I suppose now I can prescribe learning turtle with appropriate qualification: If you watch Eduardo Telles’s rounds and say “this guy is awesome,” take some time to turtle. If not, that’s cool––you do you. But I’m also going to assume that your game looks like this.

Priit does, by the way, credit Telles in his instructional. Priit introduces a guard recovery technique in which the turtle player sits back or “folds” over one of his legs in order to square up to his opponent. Telles does it all the time. Priit calls the movement “The Telles.”

I’ve found “The Telles” to be so fundamental to the turtle position that I incorporate it into my warm up before class. It’s a movement I’ve never seen taught, but for turtlers, I think it is as critical as the hip escape. There are a lot of ways to recover guard and attack from turtle, but I’ve found that the most effective for me––by far––has been Telles-ing.

The Future

My plan was to leave the turtle behind in early 2020 in favor of practicing the closed guard. But a global pandemic threw off my plan. I remain shelled and my learning is less focused than it was when I was a white belt with a grand vision.

One nice thing about having a good turtle is that it takes away some of the risk of experimenting with new moves. I want to go for that triangle? Maybe they stack me and I have to turtle. I want to shoot a single leg? Go ahead, sprawl on me––see what happens!

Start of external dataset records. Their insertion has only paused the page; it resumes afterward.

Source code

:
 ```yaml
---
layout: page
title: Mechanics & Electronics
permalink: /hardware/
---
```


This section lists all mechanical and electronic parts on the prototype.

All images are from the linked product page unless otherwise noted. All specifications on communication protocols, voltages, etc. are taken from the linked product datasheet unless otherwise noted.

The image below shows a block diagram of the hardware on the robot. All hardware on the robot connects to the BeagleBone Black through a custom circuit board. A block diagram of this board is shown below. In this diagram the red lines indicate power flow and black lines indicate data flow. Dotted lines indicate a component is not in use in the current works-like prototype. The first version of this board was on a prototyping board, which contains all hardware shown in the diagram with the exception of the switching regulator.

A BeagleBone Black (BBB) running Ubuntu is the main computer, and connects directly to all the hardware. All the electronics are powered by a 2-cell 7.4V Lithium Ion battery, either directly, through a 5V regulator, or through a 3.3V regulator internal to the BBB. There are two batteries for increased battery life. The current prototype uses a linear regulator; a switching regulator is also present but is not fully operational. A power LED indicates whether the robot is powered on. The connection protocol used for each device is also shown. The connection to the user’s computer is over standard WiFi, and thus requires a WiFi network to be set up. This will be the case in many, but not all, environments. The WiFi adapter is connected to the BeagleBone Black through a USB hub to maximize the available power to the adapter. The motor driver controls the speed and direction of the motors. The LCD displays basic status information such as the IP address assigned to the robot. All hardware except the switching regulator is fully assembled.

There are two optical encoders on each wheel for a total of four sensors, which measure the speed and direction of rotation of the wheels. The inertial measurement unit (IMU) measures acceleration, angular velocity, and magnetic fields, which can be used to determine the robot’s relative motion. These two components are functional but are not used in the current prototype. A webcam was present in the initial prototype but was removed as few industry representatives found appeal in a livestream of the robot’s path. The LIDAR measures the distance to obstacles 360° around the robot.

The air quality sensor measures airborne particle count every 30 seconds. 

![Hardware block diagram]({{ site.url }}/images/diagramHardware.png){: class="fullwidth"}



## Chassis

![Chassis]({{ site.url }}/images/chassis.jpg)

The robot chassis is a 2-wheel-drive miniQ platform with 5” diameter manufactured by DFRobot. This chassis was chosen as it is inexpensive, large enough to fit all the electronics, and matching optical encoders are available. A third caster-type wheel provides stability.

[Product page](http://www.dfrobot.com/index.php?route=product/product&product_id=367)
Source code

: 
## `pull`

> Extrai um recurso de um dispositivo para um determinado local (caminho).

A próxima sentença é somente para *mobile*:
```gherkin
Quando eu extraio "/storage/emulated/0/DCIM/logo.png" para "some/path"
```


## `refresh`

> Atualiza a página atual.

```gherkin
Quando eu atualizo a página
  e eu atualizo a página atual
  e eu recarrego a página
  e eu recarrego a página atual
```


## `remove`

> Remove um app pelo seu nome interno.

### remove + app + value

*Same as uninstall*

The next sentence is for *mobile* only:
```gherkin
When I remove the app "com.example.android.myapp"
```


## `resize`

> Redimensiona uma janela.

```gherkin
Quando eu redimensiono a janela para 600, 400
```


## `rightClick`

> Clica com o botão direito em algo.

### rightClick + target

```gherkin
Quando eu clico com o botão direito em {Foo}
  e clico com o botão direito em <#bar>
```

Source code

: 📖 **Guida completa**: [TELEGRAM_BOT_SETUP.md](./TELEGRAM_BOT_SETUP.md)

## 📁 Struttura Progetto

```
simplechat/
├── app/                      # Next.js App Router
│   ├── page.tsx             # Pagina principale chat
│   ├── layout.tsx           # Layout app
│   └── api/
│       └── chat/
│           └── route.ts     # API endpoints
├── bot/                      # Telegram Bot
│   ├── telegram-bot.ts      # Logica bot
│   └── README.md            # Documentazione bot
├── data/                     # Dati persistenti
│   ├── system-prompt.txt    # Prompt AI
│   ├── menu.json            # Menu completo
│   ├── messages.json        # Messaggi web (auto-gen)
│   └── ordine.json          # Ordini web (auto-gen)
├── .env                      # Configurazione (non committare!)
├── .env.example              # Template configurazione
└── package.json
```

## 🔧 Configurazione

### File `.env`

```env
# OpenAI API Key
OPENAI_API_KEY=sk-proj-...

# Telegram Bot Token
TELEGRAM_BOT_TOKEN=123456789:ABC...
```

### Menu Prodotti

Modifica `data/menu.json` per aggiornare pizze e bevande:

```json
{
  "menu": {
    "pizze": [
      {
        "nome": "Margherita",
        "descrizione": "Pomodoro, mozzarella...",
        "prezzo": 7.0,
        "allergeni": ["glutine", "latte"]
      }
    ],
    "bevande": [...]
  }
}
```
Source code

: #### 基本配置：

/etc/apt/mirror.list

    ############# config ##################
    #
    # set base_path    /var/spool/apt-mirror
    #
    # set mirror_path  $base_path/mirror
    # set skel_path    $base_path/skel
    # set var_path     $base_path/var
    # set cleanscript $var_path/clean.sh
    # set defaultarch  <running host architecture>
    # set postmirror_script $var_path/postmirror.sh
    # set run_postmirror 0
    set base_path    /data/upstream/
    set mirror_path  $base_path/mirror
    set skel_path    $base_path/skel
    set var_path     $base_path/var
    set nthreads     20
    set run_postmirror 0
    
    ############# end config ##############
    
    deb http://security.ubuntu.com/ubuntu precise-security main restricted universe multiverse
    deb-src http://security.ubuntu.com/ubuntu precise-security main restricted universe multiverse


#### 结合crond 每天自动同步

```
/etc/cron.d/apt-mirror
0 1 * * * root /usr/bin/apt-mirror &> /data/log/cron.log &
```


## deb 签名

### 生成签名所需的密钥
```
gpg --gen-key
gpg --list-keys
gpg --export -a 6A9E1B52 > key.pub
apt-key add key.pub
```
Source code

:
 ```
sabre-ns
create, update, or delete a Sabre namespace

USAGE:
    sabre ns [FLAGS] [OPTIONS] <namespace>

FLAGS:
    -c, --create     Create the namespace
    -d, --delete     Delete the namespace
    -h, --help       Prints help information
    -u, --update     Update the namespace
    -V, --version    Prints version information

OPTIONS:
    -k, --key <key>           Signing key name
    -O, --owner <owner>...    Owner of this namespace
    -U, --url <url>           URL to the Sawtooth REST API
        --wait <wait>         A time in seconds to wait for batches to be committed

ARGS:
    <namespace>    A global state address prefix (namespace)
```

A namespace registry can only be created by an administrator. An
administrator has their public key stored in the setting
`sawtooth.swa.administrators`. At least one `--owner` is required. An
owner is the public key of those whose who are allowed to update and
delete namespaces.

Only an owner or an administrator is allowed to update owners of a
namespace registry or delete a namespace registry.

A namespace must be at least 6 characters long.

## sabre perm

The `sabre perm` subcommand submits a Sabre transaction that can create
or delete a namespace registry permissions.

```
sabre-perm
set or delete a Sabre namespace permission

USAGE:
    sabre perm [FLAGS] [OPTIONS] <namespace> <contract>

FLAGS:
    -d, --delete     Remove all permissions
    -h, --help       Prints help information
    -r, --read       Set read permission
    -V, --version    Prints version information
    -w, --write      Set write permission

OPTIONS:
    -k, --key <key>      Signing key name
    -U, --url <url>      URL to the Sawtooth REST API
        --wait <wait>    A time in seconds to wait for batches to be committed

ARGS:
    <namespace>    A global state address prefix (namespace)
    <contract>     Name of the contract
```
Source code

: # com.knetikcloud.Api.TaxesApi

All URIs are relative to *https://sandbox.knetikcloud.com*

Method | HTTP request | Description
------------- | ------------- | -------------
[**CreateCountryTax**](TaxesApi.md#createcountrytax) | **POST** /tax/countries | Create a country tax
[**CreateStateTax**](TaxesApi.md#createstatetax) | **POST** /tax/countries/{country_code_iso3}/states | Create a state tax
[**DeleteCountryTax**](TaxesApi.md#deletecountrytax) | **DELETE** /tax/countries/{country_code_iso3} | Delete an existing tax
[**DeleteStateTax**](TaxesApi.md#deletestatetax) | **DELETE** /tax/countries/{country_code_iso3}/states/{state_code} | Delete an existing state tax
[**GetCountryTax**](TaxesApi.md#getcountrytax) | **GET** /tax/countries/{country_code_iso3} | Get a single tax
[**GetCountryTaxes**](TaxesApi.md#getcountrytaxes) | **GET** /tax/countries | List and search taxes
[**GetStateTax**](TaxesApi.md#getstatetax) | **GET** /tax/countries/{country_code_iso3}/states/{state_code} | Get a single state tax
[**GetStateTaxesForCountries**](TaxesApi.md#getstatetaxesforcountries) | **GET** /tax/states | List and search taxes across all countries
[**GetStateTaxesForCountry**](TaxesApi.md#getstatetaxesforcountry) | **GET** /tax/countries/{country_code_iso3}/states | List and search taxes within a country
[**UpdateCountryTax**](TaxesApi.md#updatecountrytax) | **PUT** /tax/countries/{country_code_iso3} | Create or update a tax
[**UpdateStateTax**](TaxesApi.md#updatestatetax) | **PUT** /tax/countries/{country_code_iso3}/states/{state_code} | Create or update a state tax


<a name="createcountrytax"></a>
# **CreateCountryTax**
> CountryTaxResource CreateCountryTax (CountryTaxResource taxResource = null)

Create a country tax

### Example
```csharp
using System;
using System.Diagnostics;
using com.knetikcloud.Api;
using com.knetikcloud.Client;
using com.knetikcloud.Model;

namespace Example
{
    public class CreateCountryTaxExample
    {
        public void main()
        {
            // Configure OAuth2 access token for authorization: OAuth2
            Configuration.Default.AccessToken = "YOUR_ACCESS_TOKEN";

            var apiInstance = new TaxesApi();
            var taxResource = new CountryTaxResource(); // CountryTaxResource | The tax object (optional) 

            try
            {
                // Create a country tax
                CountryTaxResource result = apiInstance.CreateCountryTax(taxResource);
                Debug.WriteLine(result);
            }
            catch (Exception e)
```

Make my day.

Now three years into jiujitsu I’m having fun developing this stubborn fluidity and I feel safe to experiment with new stuff. Worst comes to worst, find me turtled. To me it’s a pretty good place to be.

*I don’t mean to represent Priit’s style as stubborn. This is simply the style I personally developed as a white/blue belt while implementing Priit’s material. YMMV. Interesting, while writing this I learned that Priit has uploaded a bunch of narrated rolling videos on his YouTube channel. Not stubborn at all.